Prompt
Pull out the lines of this material and reproduce each one character for character, leaving out the pictures.

Input records START

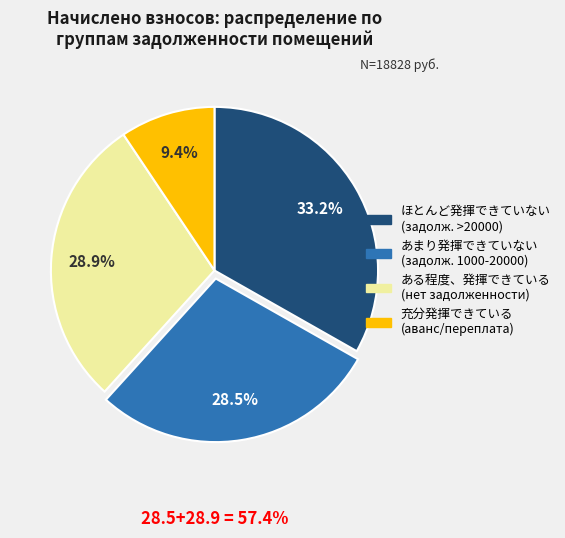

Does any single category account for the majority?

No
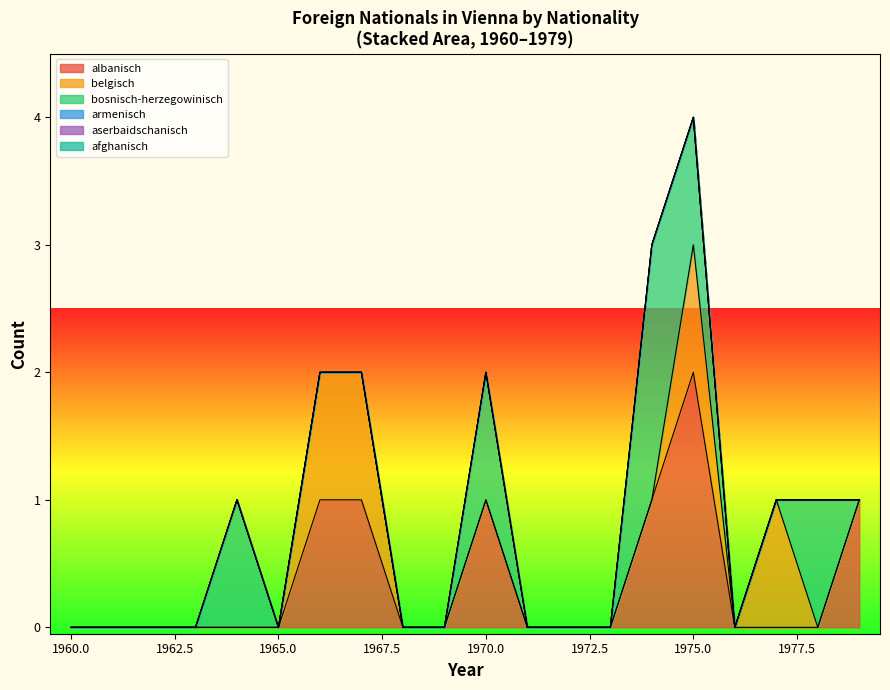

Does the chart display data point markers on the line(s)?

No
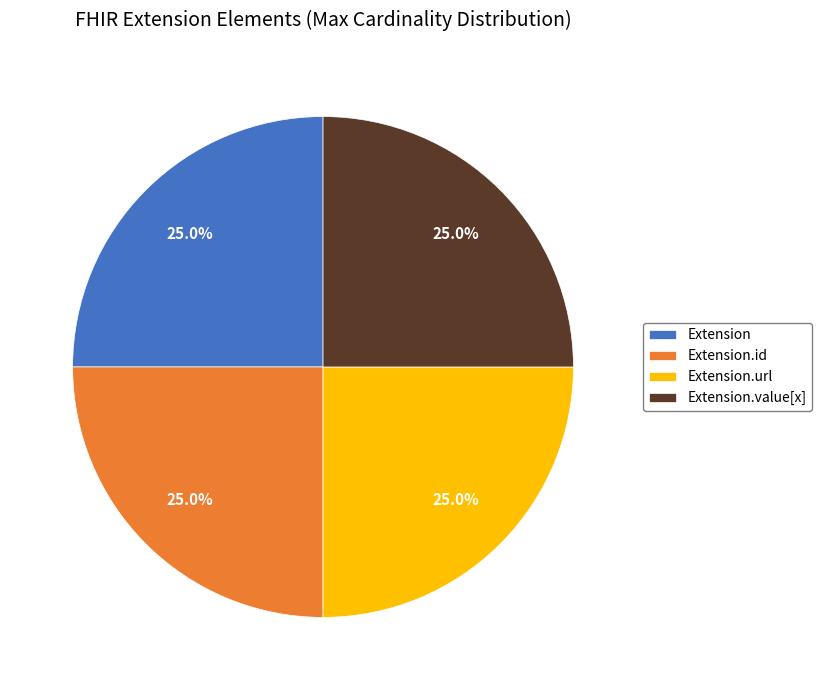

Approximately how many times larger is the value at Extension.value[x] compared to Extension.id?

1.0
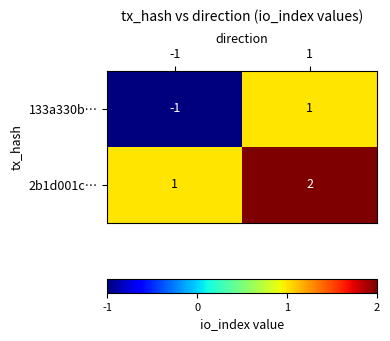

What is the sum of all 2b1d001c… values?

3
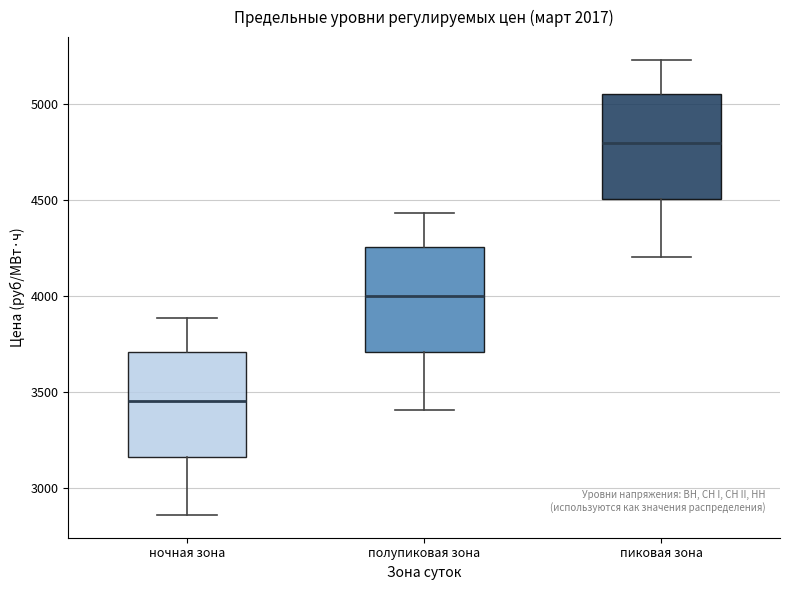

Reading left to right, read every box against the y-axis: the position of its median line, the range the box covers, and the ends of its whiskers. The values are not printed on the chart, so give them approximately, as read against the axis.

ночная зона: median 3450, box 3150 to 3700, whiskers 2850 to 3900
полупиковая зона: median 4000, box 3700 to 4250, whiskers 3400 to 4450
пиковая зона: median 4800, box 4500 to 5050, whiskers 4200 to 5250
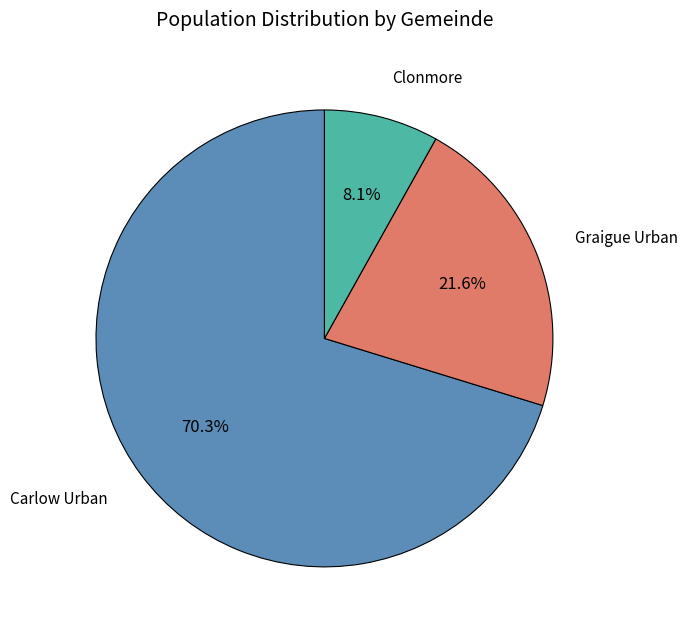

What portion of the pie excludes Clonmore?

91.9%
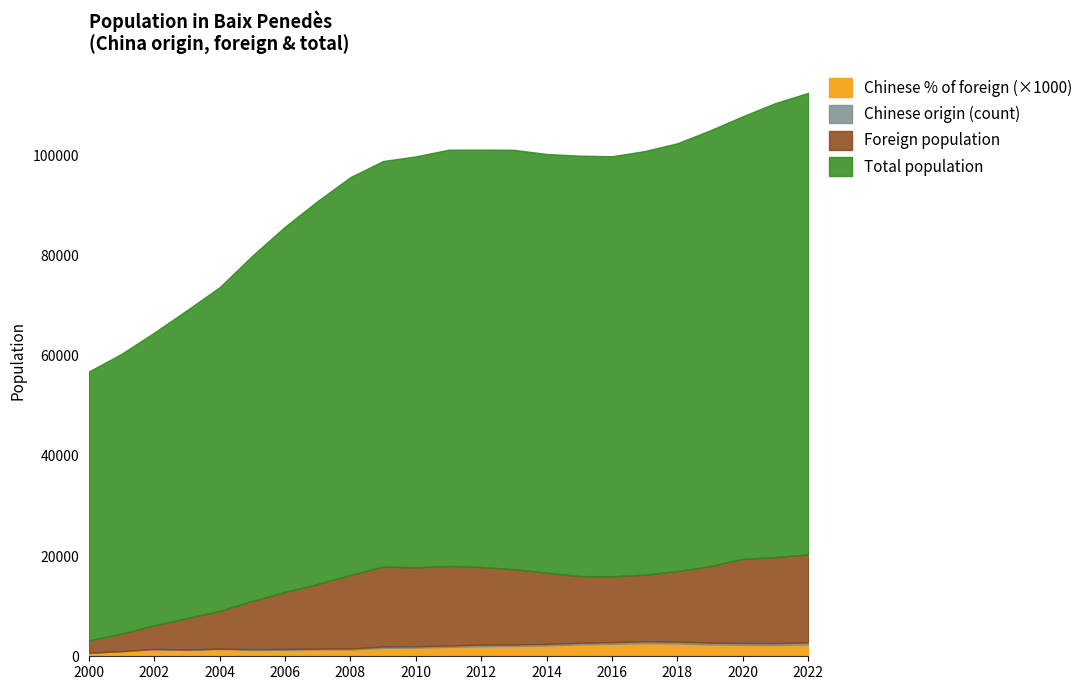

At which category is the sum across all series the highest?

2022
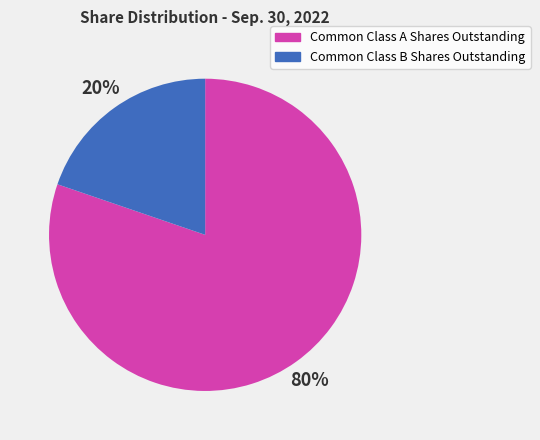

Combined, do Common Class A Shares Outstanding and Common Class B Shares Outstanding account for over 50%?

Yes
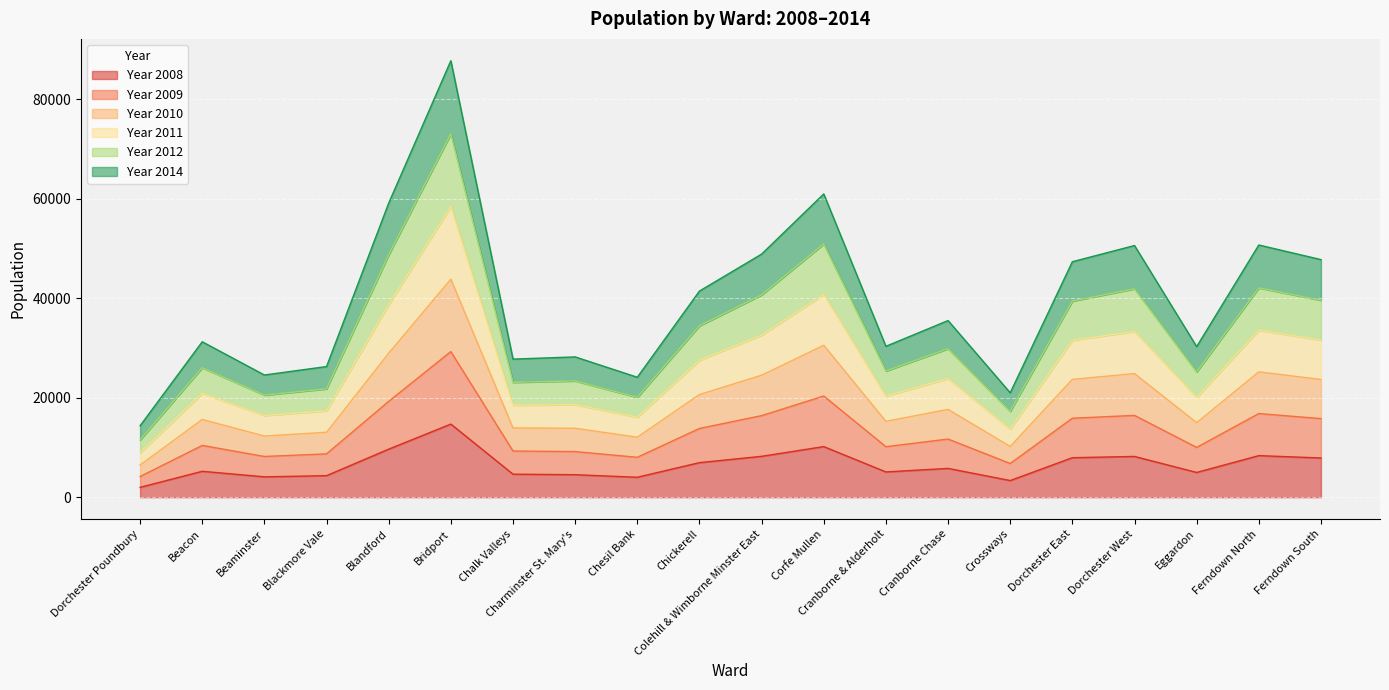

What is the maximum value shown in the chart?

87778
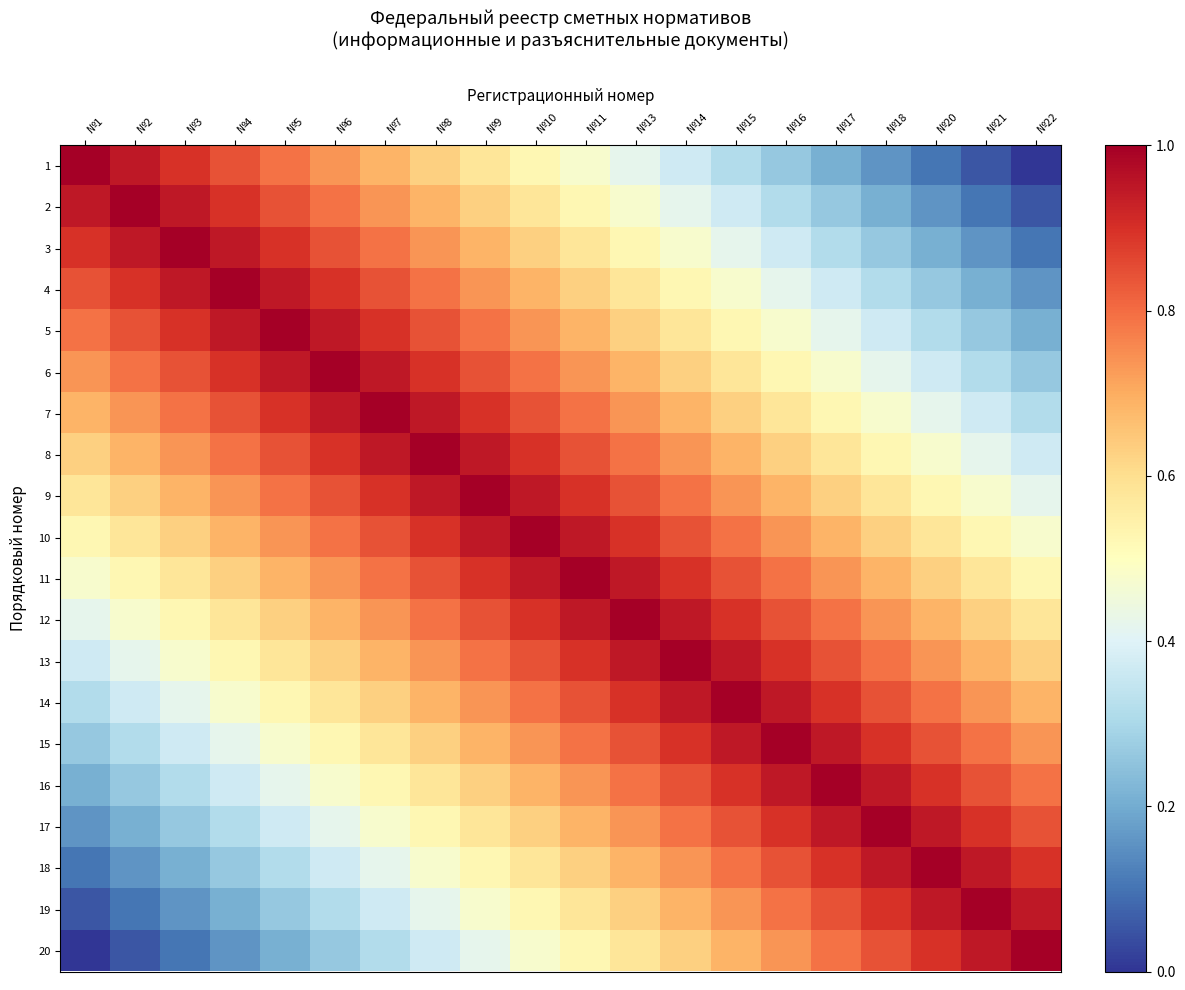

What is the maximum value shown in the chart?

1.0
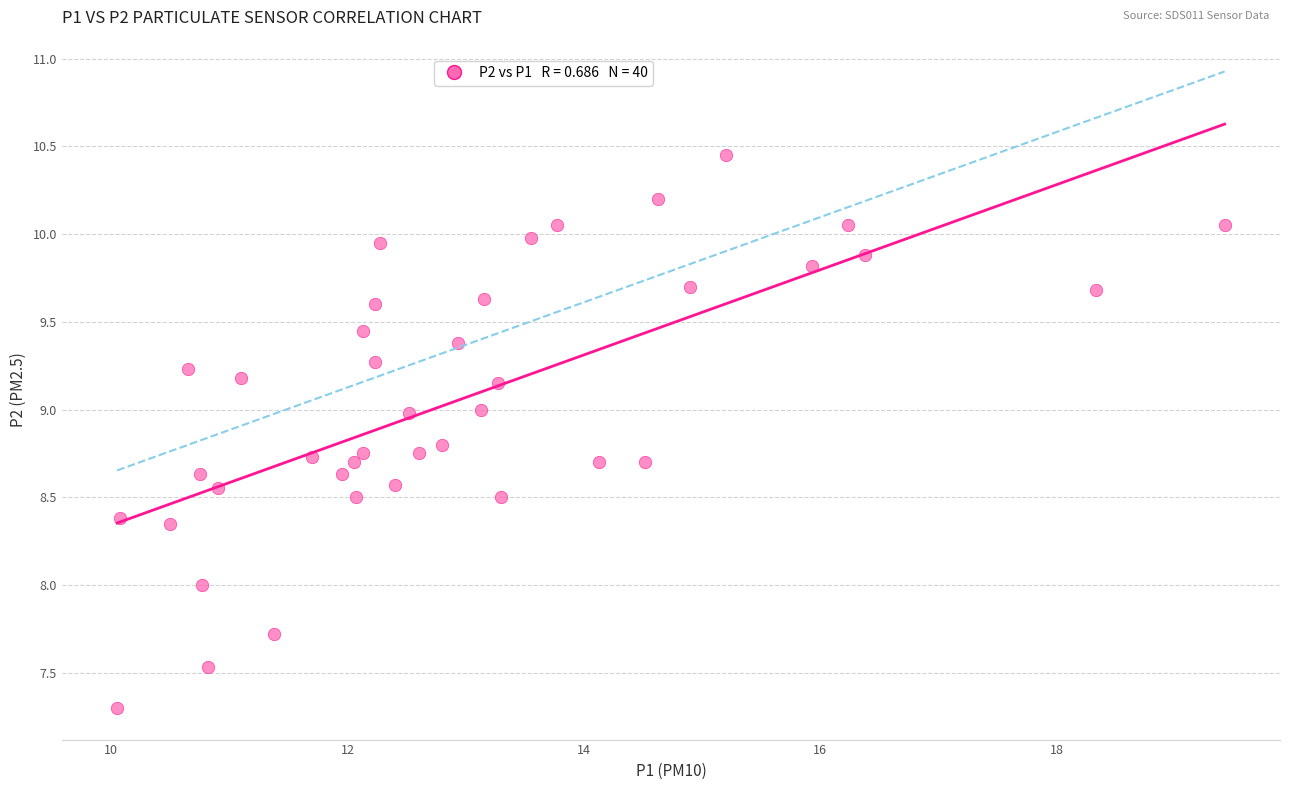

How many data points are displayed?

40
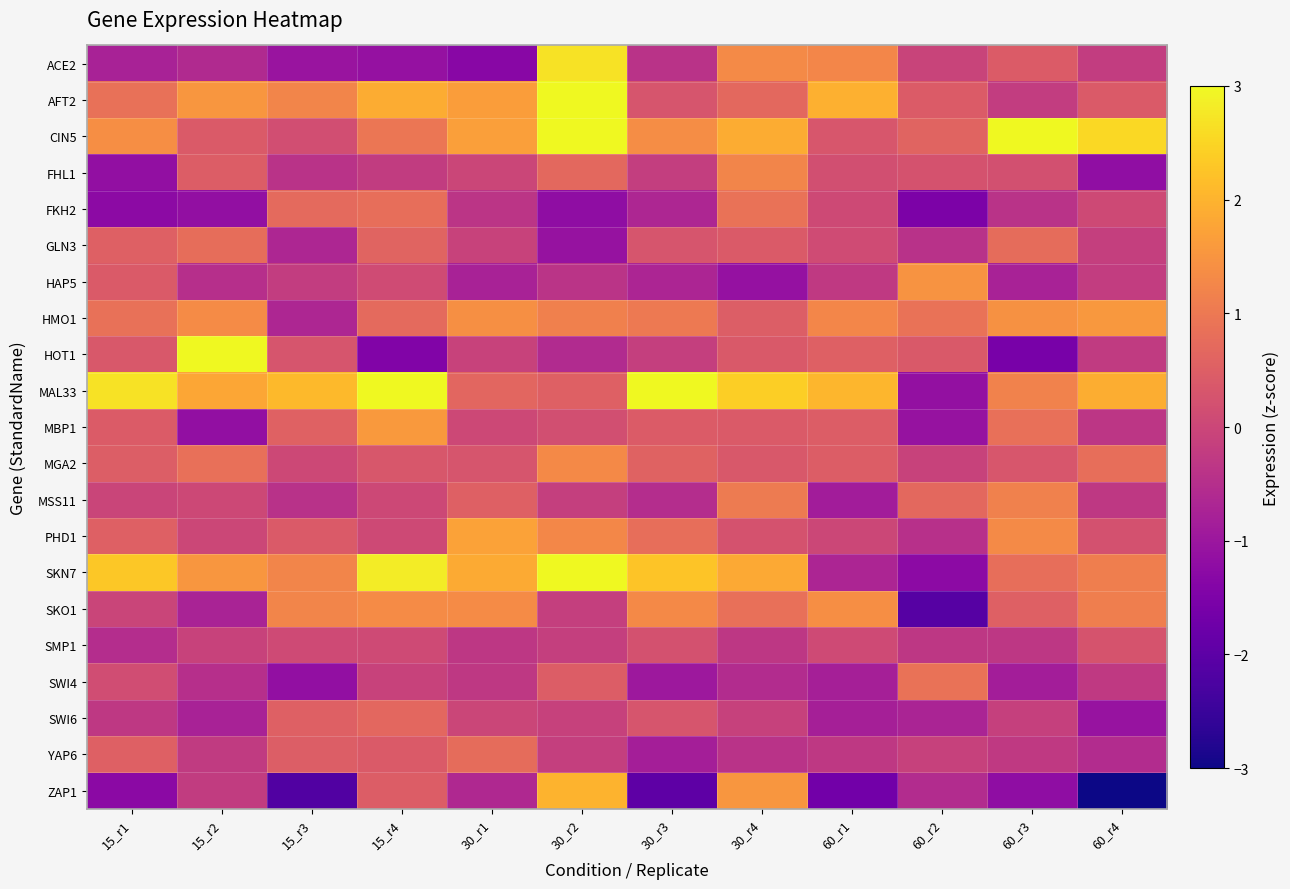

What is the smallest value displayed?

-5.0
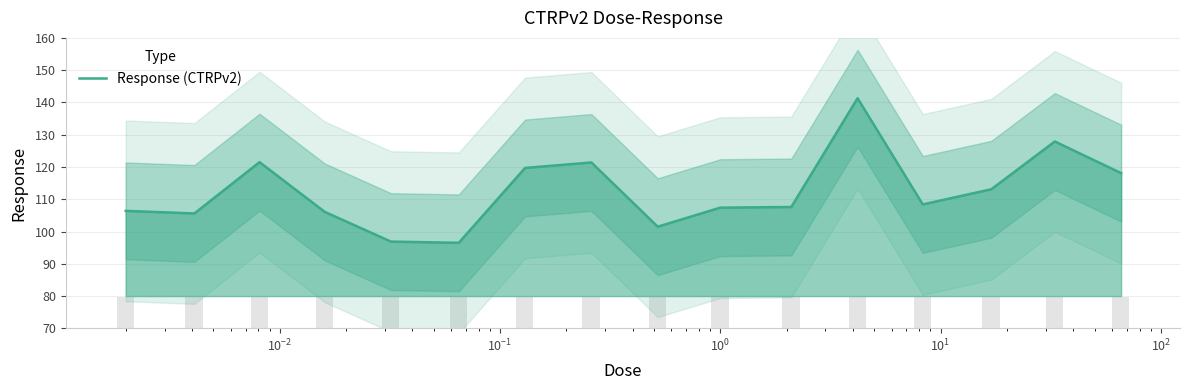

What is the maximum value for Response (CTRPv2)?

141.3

Input records END

Exercise solution
Does any single category account for the majority?

No

Does the chart display data point markers on the line(s)?

No

Approximately how many times larger is the value at Extension.value[x] compared to Extension.id?

1.0

What is the sum of all 2b1d001c… values?

3

Reading left to right, read every box against the y-axis: the position of its median line, the range the box covers, and the ends of its whiskers. The values are not printed on the chart, so give them approximately, as read against the axis.

ночная зона: median 3450, box 3150 to 3700, whiskers 2850 to 3900
полупиковая зона: median 4000, box 3700 to 4250, whiskers 3400 to 4450
пиковая зона: median 4800, box 4500 to 5050, whiskers 4200 to 5250

What portion of the pie excludes Clonmore?

91.9%

At which category is the sum across all series the highest?

2022

Combined, do Common Class A Shares Outstanding and Common Class B Shares Outstanding account for over 50%?

Yes

What is the maximum value shown in the chart?

87778

What is the maximum value shown in the chart?

1.0

How many data points are displayed?

40

What is the smallest value displayed?

-5.0

What is the maximum value for Response (CTRPv2)?

141.3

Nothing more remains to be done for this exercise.